In the records below, find every line with the word "textPath" and copy it.

☆ ☆ ☆ ☆ ☆ ☆ ☆

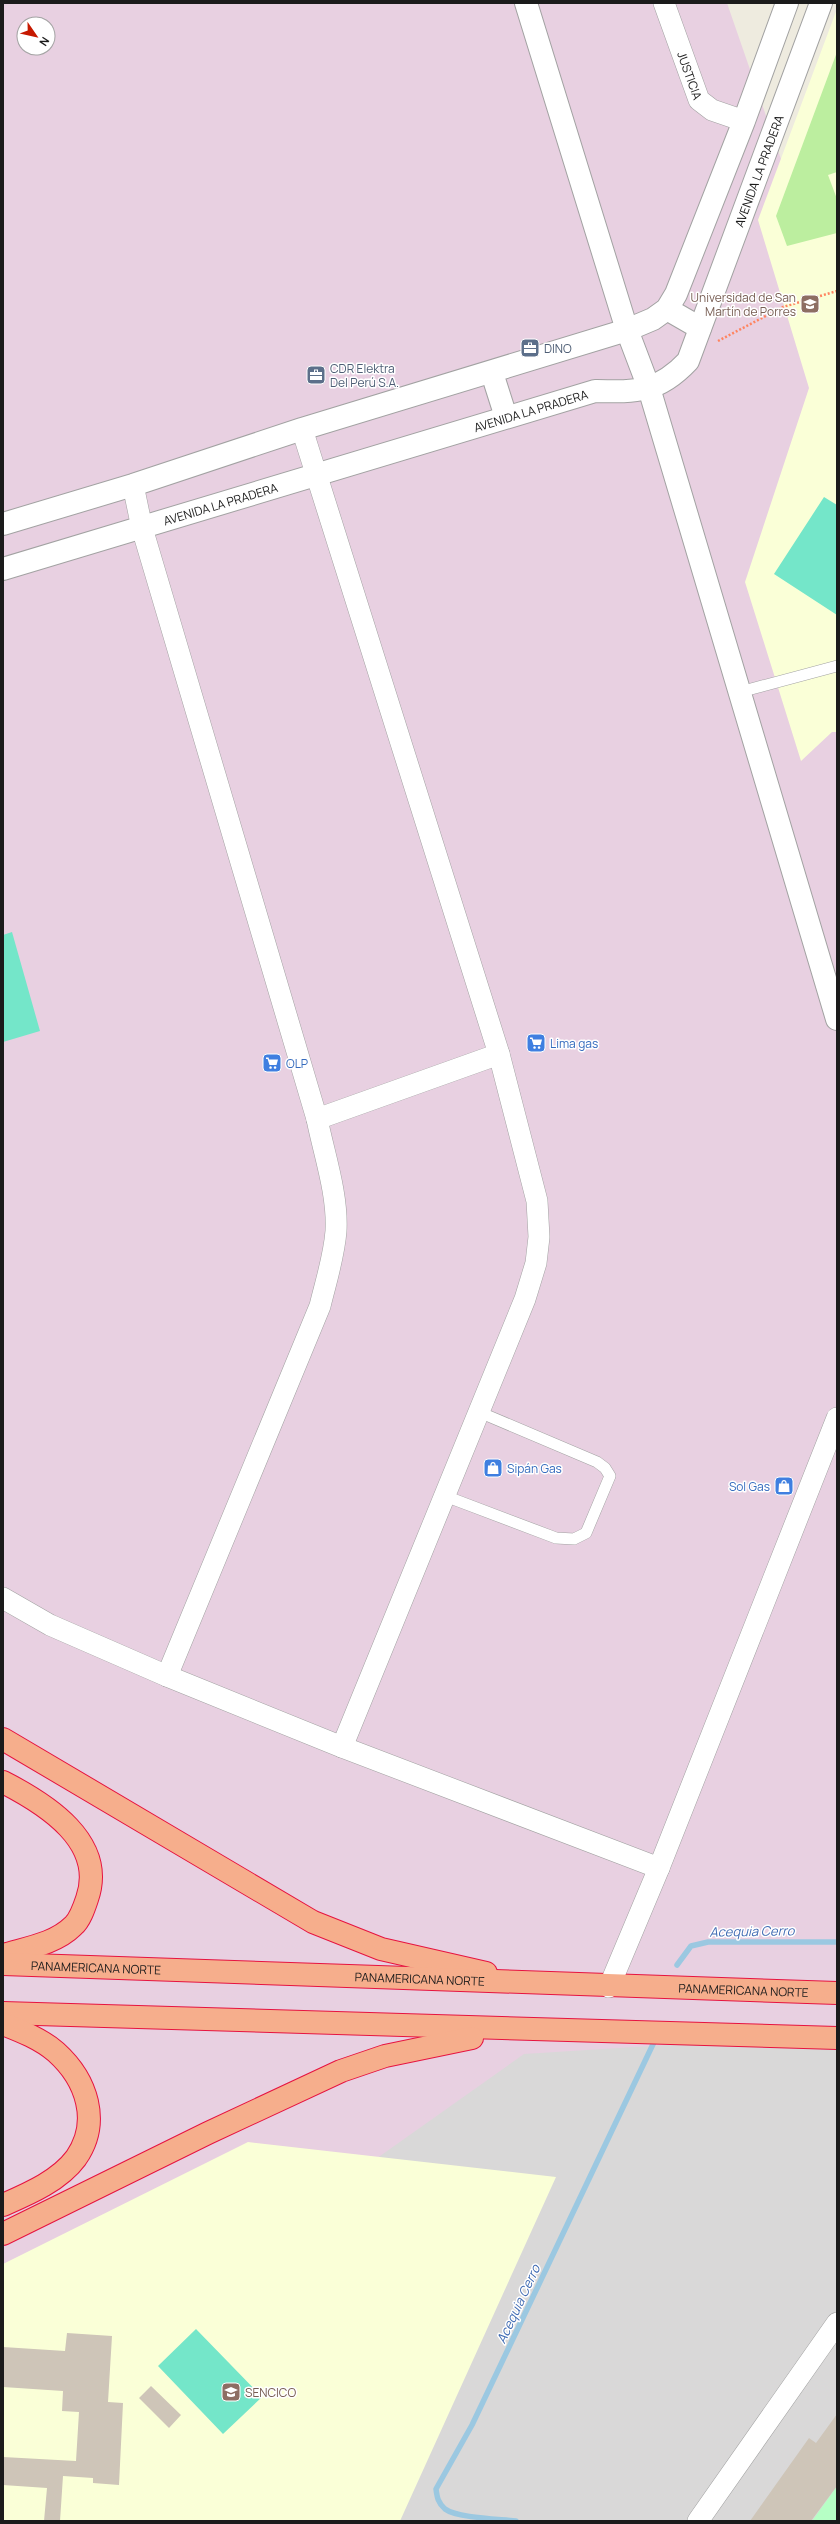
<svg xmlns="http://www.w3.org/2000/svg" width="840" height="2524" font-family="Manrope,sans-serif">
	<rect width="100%" height="100%" fill="#eeebdf"/>
	<path fill="#d9d8d8" d="M 3,1875 L 837,1957 L 837,2521 L 3,2521 Z"/>
	<path fill="#e8d0e1" fill-rule="evenodd" d="M 3,3 L 727,3 L 837,321 L 837,2034 L 524,2054 L 3,2423 ZM 24,24 L 48,24 L 48,48 L 24,48 Z"/>
	<path fill="#faffd7" d="M 837,9 L 837,732 L 832,732 L 801,761 L 745,582 L 809,388 L 758,220 Z
		M 248,2142 L 556,2177 L 400,2521 L 3,2521 L 3,2264 Z"/>
	<path fill="#bcee9f" d="M 837,52 L 837,172 L 828,175 L 837,199 L 837,233 L 787,246 L 776,216 Z"/>
	<path fill="#b6ffc5" d="M 837,2486 L 837,2521 L 812,2521 Z"/>
	<path fill="#74e6c9" d="M 824,497 L 837,505 L 837,615 L 774,574 Z
		M 12,932 L 40,1031 L 3,1042 L 3,935 Z
		M 196,2329 L 262,2397 L 223,2434 L 158,2366 Z"/>
	<g fill="none" stroke-linecap="round" stroke-linejoin="round">
		<path stroke="#9bc8e1" stroke-width="5.5" d="M 677,1965 L 691,1946 L 708,1942 L 837,1942
			M 516,2521 C 499,2519 457,2518 445,2509 C 438,2503 437,2497 436,2489 L 472,2425 L 655,2040"/>
	</g>
	<path fill="#cec5b8" d="M 67,2333 L 112,2336 L 108,2402 L 123,2403 L 119,2485 L 93,2483 L 93,2478 L 63,2476 L 60,2521 L 44,2521 L 47,2488 L 3,2485 L 3,2457 L 76,2461 L 79,2412 L 62,2411 L 63,2391 L 3,2387 L 3,2347 L 65,2351 Z
		M 151,2386 L 181,2415 L 169,2428 L 139,2398 Z
		M 837,2414 L 837,2486 L 811,2521 L 750,2521 L 809,2438 L 816,2443 Z"/>
	<g fill="none" stroke-linecap="round" stroke-linejoin="round">
		<defs>
			<path id="service" d="M 740,692 L 837,666
				M 445,1496 L 556,1538 L 574,1539 L 586,1533 L 610,1476 L 605,1468 L 597,1462 L 479,1412"/>
			<g id="minor">
				<path id="s1" d="M 664,3 L 699,100 L 712,110 L 744,121"/>
				<path d="M 302,429 L 499,1054 L 537,1201 L 539,1237 L 536,1263 L 525,1299 L 342,1747"/>
				<path d="M 133,485 L 142,528 L 317,1119 C 324,1154 338,1194 336,1231 C 334,1257 326,1281 320,1306 L 167,1676"/>
				<path d="M 317,1119 L 499,1054"/>
				<path d="M 3,1598 L 50,1625 L 167,1676 L 342,1747 L 659,1868"/>
				<path d="M 609,1987 L 659,1868 L 837,1418"/>
				<path d="M 698,2521 L 837,2323"/>
			</g>
			<g id="tertiary">
				<path d="M 526,3 L 627,330 L 649,388 L 837,1019"/>
				<path d="M 667,309 L 700,328"/>
				<path d="M 492,373 L 506,417"/>
				<path d="M 3,524 L 133,485 L 302,429 L 627,330 L 653,319 L 667,309 L 676,294 L 744,121 L 787,3"/>
				<path id="s2" d="M 3,569 L 595,391 C 636,392 658,393 688,361 L 821,3"/>
			</g>
			<g id="trunk">
				<path d="M 3,1739 L 313,1922 L 381,1949 L 486,1973"/>
				<path d="M 3,1782 C 46,1804 107,1842 87,1899 C 84,1908 80,1920 73,1926 C 55,1944 26,1948 3,1955"/>
				<path id="s3" d="M 3,1964 L 837,1993"/>
				<path d="M 3,2013 L 837,2038"/>
				<path d="M 3,2024 C 21,2031 41,2039 56,2052 C 87,2080 101,2122 76,2158 C 59,2181 28,2194 3,2205"/>
				<path d="M 3,2234 L 208,2133 L 341,2071 L 385,2056 L 472,2038"/>
			</g>
		</defs>
		<use href="#service" stroke="#a2a2a2" stroke-width="12"/>
		<use href="#minor" stroke="#a2a2a2" stroke-width="22"/>
		<use href="#tertiary" stroke="#a2a2a2" stroke-width="24"/>
		<use href="#trunk" stroke="#e61340" stroke-width="24"/>
		<path stroke="#ff845f" stroke-width="2.5" stroke-dasharray="2 2" stroke-linecap="butt" d="M 718,341 L 783,307 L 837,291"/>
		<use href="#service" stroke="#fff" stroke-width="11"/>
		<use href="#minor" stroke="#fff" stroke-width="21"/>
		<use href="#tertiary" stroke="#fff" stroke-width="22"/>
		<use href="#trunk" stroke="#f6ae8c" stroke-width="22"/>
	</g>
	<defs>
		<symbol id="university-square" viewBox="-11 -11 22 22"><rect x="-9" y="-9" width="18" height="18" rx="4" fill="#8d6e63" stroke="#fff"/><path d="M0-5L7-2L0 1L-7-2ZM-4 1L0 2.5L4 1V4Q0 6-4 4Z" fill="#fff"/></symbol>
		<symbol id="office-square" viewBox="-11 -11 22 22"><rect x="-9" y="-9" width="18" height="18" rx="4" fill="#5c6f8a" stroke="#fff"/><path d="M-6-3h4V-5.5h4V-3h4V5H-6ZM-1-4.5V-3h2v-1.5ZM-6 0V1H6V0Z" fill="#fff"/></symbol>
		<symbol id="supermarket-square" viewBox="-11 -11 22 22"><rect x="-9" y="-9" width="18" height="18" rx="4" fill="#3f7fe0" stroke="#fff"/><path d="M-6-5.5h2.5l.6 2H6L4.5 2H-2.5L-4.4-4H-6ZM-1.5 3.2a1.3 1.3 0 1 0 .1 0ZM3 3.2a1.3 1.3 0 1 0 .1 0Z" fill="#fff"/></symbol>
		<symbol id="shop-square" viewBox="-11 -11 22 22"><rect x="-9" y="-9" width="18" height="18" rx="4" fill="#3f7fe0" stroke="#fff"/><path d="M-5-2.5h2.3a2.7 3.5 0 0 1 5.4 0H5L5.5 6h-11ZM-1.5-2.5h3a1.5 2.3 0 0 0-3 0Z" fill="#fff"/></symbol>
	</defs>
	<g fill-rule="evenodd">
		<use href="#university-square" x="799" y="293" width="22" height="22"/>
		<use href="#office-square" x="519" y="337" width="22" height="22"/>
		<use href="#office-square" x="305" y="364" width="22" height="22"/>
		<use href="#supermarket-square" x="525" y="1032" width="22" height="22"/>
		<use href="#supermarket-square" x="261" y="1052" width="22" height="22"/>
		<use href="#shop-square" x="482" y="1457" width="22" height="22"/>
		<use href="#shop-square" x="773" y="1475" width="22" height="22"/>
		<use href="#university-square" x="220" y="2381" width="22" height="22"/>
	</g>
	<g text-anchor="middle" dominant-baseline="central" stroke-width="3" stroke-linejoin="round" paint-order="stroke">
		<g font-size="12" fill="#1b1b1b" stroke="#fff">
			<text stroke="none"><textPath href="#s1" startOffset="77">JUSTICIA</textPath></text>
			<text stroke="none"><textPath href="#s2" startOffset="923">AVENIDA LA PRADERA</textPath></text>
			<text stroke="none"><textPath href="#s2" startOffset="551">AVENIDA LA PRADERA</textPath></text>
			<text stroke="none"><textPath href="#s2" startOffset="227">AVENIDA LA PRADERA</textPath></text>
			<text stroke="none"><textPath href="#s3" startOffset="93">PANAMERICANA NORTE</textPath></text>
			<text stroke="none"><textPath href="#s3" startOffset="417">PANAMERICANA NORTE</textPath></text>
			<text stroke="none"><textPath href="#s3" startOffset="741">PANAMERICANA NORTE</textPath></text>
		</g>
		<g font-size="12" fill="#785e54" stroke="#fff" text-anchor="end">
			<text x="796" y="297">Universidad de San<tspan x="796" dy="14">Martín de Porres</tspan></text>
			<text x="245" y="2392" text-anchor="start">SENCICO</text>
		</g>
		<g font-size="12" fill="#4e5e75" stroke="#fff" text-anchor="start">
			<text x="544" y="348">DINO</text>
			<text x="330" y="368">CDR Elektra<tspan x="330" dy="14">Del Perú S.A.</tspan></text>
		</g>
		<g font-size="12" fill="#366cbe" stroke="#fff" text-anchor="start">
			<text x="550" y="1043">Lima gas</text>
			<text x="286" y="1063">OLP</text>
			<text x="507" y="1468">Sipán Gas</text>
			<text x="770" y="1486" text-anchor="end">Sol Gas</text>
		</g>
		<g font-size="13" font-style="italic" fill="#406bb3" stroke="#fff">
			<text transform="translate(752 1931) rotate(-1)">Acequia Cerro</text>
			<text transform="translate(518 2304) rotate(-65)">Acequia Cerro</text>
		</g>
	</g>
	<rect width="840" height="2524" fill="none" stroke="#1b1b1b" stroke-width="8"/>
	<g transform="translate(36 36) rotate(124)"><circle r="19" fill="#ffffff" stroke="#a4a4a4"/>
	<path d="M0-3L7 15L0 10L-7 15Z" fill="#c61900"/>
	<text y="-6" font-size="11" font-weight="bold" text-anchor="middle" fill="#1b1b1b">N</text>
	</g>
</svg>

☆ ☆ ☆ ☆ ☆ ☆ ☆

--- ANSWER ---
			<text stroke="none"><textPath href="#s1" startOffset="77">JUSTICIA</textPath></text>
			<text stroke="none"><textPath href="#s2" startOffset="923">AVENIDA LA PRADERA</textPath></text>
			<text stroke="none"><textPath href="#s2" startOffset="551">AVENIDA LA PRADERA</textPath></text>
			<text stroke="none"><textPath href="#s2" startOffset="227">AVENIDA LA PRADERA</textPath></text>
			<text stroke="none"><textPath href="#s3" startOffset="93">PANAMERICANA NORTE</textPath></text>
			<text stroke="none"><textPath href="#s3" startOffset="417">PANAMERICANA NORTE</textPath></text>
			<text stroke="none"><textPath href="#s3" startOffset="741">PANAMERICANA NORTE</textPath></text>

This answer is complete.